··· Data supplied ···
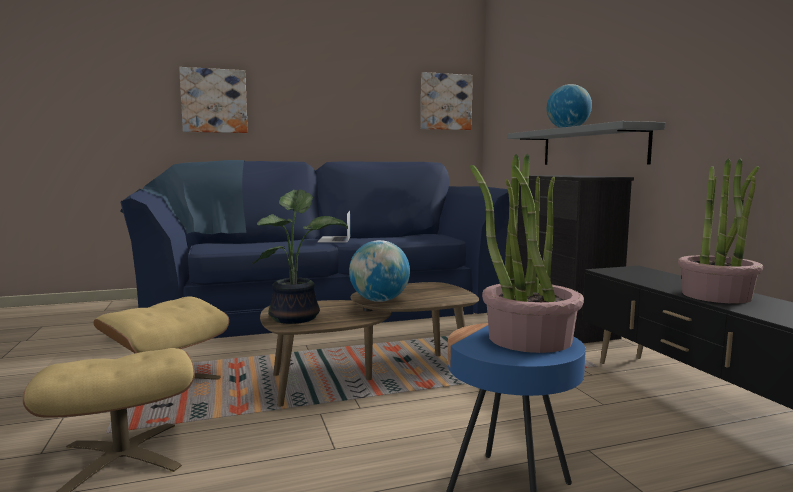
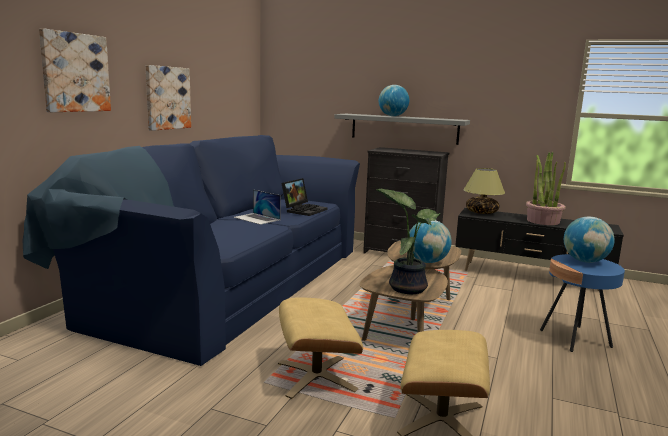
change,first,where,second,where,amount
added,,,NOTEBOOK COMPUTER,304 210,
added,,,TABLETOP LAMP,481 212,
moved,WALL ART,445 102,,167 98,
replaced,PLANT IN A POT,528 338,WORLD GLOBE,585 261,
···
• [Problem requirements] The records above are to be reproduced exactly; the pictures are to be left out.

• [Written solution]
change,first,where,second,where,amount
added,,,NOTEBOOK COMPUTER,304 210,
added,,,TABLETOP LAMP,481 212,
moved,WALL ART,445 102,,167 98,
replaced,PLANT IN A POT,528 338,WORLD GLOBE,585 261,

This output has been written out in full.